- [Supplied material]:
____
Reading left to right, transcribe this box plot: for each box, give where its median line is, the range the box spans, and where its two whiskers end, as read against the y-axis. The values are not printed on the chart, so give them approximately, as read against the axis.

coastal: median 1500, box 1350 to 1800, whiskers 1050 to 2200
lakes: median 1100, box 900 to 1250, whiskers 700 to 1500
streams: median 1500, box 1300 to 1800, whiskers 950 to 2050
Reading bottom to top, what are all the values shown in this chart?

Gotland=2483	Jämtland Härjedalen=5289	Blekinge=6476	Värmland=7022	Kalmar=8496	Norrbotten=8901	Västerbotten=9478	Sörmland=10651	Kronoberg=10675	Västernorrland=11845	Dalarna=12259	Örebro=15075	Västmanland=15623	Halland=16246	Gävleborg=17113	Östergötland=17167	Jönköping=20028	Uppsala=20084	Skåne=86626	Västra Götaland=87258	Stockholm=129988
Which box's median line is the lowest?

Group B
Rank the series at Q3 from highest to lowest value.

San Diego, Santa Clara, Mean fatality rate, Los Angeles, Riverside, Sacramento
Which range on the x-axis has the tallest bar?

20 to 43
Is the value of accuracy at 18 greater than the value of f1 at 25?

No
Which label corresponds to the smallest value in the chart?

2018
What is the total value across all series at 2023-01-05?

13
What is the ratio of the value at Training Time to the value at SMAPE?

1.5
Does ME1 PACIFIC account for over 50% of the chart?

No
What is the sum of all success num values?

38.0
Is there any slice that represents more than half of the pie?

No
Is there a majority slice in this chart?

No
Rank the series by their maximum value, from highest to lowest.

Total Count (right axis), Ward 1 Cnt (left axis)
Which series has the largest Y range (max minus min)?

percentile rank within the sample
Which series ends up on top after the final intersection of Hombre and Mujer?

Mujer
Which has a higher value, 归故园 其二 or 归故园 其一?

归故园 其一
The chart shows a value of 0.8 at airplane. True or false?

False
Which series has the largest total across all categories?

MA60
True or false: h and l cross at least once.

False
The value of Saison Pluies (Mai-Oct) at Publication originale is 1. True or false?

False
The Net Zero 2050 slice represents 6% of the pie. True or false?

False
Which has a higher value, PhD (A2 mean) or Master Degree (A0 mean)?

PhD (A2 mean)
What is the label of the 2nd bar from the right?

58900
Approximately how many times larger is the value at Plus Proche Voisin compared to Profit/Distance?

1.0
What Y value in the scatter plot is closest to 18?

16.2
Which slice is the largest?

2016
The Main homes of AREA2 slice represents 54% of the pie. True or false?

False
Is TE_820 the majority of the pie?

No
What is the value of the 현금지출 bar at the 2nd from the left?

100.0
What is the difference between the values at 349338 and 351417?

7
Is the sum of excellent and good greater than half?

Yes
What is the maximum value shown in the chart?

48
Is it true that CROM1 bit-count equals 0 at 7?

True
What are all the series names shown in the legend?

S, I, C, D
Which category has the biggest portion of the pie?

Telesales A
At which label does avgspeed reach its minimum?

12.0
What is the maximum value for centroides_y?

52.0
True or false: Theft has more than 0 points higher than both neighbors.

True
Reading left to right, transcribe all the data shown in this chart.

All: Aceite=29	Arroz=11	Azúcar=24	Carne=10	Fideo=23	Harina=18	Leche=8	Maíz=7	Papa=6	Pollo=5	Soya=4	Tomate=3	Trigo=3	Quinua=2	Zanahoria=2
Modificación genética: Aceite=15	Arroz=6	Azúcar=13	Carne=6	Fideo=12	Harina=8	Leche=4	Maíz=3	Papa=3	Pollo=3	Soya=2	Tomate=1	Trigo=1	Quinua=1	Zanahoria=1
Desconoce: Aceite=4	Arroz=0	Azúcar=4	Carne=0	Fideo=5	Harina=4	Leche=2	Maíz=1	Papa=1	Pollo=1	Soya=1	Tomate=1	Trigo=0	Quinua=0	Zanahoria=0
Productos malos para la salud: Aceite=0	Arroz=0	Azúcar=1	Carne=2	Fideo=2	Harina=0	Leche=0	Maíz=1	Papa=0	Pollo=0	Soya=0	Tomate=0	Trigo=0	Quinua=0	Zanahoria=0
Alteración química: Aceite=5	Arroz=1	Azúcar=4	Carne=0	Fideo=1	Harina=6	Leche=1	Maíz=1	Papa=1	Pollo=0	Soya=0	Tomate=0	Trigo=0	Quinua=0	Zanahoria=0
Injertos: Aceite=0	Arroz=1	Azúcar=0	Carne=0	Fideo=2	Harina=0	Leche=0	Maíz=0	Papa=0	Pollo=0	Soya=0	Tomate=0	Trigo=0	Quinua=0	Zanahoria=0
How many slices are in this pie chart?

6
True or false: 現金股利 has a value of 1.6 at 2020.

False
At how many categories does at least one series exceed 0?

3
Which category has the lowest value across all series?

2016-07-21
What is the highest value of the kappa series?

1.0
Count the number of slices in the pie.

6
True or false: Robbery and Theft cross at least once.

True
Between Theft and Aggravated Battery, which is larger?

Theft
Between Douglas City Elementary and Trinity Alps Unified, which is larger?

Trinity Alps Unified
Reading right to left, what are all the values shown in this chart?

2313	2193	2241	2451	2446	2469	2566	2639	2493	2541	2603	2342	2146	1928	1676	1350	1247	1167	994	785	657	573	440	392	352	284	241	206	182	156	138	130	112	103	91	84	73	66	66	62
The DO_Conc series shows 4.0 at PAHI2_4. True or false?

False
____
- [Goal of the exercise]: Please copy out all the records above, swapping "x-axis" for "horizontal axis" and changing nothing else.

- [Reply]:
Reading left to right, transcribe this box plot: for each box, give where its median line is, the range the box spans, and where its two whiskers end, as read against the y-axis. The values are not printed on the chart, so give them approximately, as read against the axis.

coastal: median 1500, box 1350 to 1800, whiskers 1050 to 2200
lakes: median 1100, box 900 to 1250, whiskers 700 to 1500
streams: median 1500, box 1300 to 1800, whiskers 950 to 2050
Reading bottom to top, what are all the values shown in this chart?

Gotland=2483	Jämtland Härjedalen=5289	Blekinge=6476	Värmland=7022	Kalmar=8496	Norrbotten=8901	Västerbotten=9478	Sörmland=10651	Kronoberg=10675	Västernorrland=11845	Dalarna=12259	Örebro=15075	Västmanland=15623	Halland=16246	Gävleborg=17113	Östergötland=17167	Jönköping=20028	Uppsala=20084	Skåne=86626	Västra Götaland=87258	Stockholm=129988
Which box's median line is the lowest?

Group B
Rank the series at Q3 from highest to lowest value.

San Diego, Santa Clara, Mean fatality rate, Los Angeles, Riverside, Sacramento
Which range on the horizontal axis has the tallest bar?

20 to 43
Is the value of accuracy at 18 greater than the value of f1 at 25?

No
Which label corresponds to the smallest value in the chart?

2018
What is the total value across all series at 2023-01-05?

13
What is the ratio of the value at Training Time to the value at SMAPE?

1.5
Does ME1 PACIFIC account for over 50% of the chart?

No
What is the sum of all success num values?

38.0
Is there any slice that represents more than half of the pie?

No
Is there a majority slice in this chart?

No
Rank the series by their maximum value, from highest to lowest.

Total Count (right axis), Ward 1 Cnt (left axis)
Which series has the largest Y range (max minus min)?

percentile rank within the sample
Which series ends up on top after the final intersection of Hombre and Mujer?

Mujer
Which has a higher value, 归故园 其二 or 归故园 其一?

归故园 其一
The chart shows a value of 0.8 at airplane. True or false?

False
Which series has the largest total across all categories?

MA60
True or false: h and l cross at least once.

False
The value of Saison Pluies (Mai-Oct) at Publication originale is 1. True or false?

False
The Net Zero 2050 slice represents 6% of the pie. True or false?

False
Which has a higher value, PhD (A2 mean) or Master Degree (A0 mean)?

PhD (A2 mean)
What is the label of the 2nd bar from the right?

58900
Approximately how many times larger is the value at Plus Proche Voisin compared to Profit/Distance?

1.0
What Y value in the scatter plot is closest to 18?

16.2
Which slice is the largest?

2016
The Main homes of AREA2 slice represents 54% of the pie. True or false?

False
Is TE_820 the majority of the pie?

No
What is the value of the 현금지출 bar at the 2nd from the left?

100.0
What is the difference between the values at 349338 and 351417?

7
Is the sum of excellent and good greater than half?

Yes
What is the maximum value shown in the chart?

48
Is it true that CROM1 bit-count equals 0 at 7?

True
What are all the series names shown in the legend?

S, I, C, D
Which category has the biggest portion of the pie?

Telesales A
At which label does avgspeed reach its minimum?

12.0
What is the maximum value for centroides_y?

52.0
True or false: Theft has more than 0 points higher than both neighbors.

True
Reading left to right, transcribe all the data shown in this chart.

All: Aceite=29	Arroz=11	Azúcar=24	Carne=10	Fideo=23	Harina=18	Leche=8	Maíz=7	Papa=6	Pollo=5	Soya=4	Tomate=3	Trigo=3	Quinua=2	Zanahoria=2
Modificación genética: Aceite=15	Arroz=6	Azúcar=13	Carne=6	Fideo=12	Harina=8	Leche=4	Maíz=3	Papa=3	Pollo=3	Soya=2	Tomate=1	Trigo=1	Quinua=1	Zanahoria=1
Desconoce: Aceite=4	Arroz=0	Azúcar=4	Carne=0	Fideo=5	Harina=4	Leche=2	Maíz=1	Papa=1	Pollo=1	Soya=1	Tomate=1	Trigo=0	Quinua=0	Zanahoria=0
Productos malos para la salud: Aceite=0	Arroz=0	Azúcar=1	Carne=2	Fideo=2	Harina=0	Leche=0	Maíz=1	Papa=0	Pollo=0	Soya=0	Tomate=0	Trigo=0	Quinua=0	Zanahoria=0
Alteración química: Aceite=5	Arroz=1	Azúcar=4	Carne=0	Fideo=1	Harina=6	Leche=1	Maíz=1	Papa=1	Pollo=0	Soya=0	Tomate=0	Trigo=0	Quinua=0	Zanahoria=0
Injertos: Aceite=0	Arroz=1	Azúcar=0	Carne=0	Fideo=2	Harina=0	Leche=0	Maíz=0	Papa=0	Pollo=0	Soya=0	Tomate=0	Trigo=0	Quinua=0	Zanahoria=0
How many slices are in this pie chart?

6
True or false: 現金股利 has a value of 1.6 at 2020.

False
At how many categories does at least one series exceed 0?

3
Which category has the lowest value across all series?

2016-07-21
What is the highest value of the kappa series?

1.0
Count the number of slices in the pie.

6
True or false: Robbery and Theft cross at least once.

True
Between Theft and Aggravated Battery, which is larger?

Theft
Between Douglas City Elementary and Trinity Alps Unified, which is larger?

Trinity Alps Unified
Reading right to left, what are all the values shown in this chart?

2313	2193	2241	2451	2446	2469	2566	2639	2493	2541	2603	2342	2146	1928	1676	1350	1247	1167	994	785	657	573	440	392	352	284	241	206	182	156	138	130	112	103	91	84	73	66	66	62
The DO_Conc series shows 4.0 at PAHI2_4. True or false?

False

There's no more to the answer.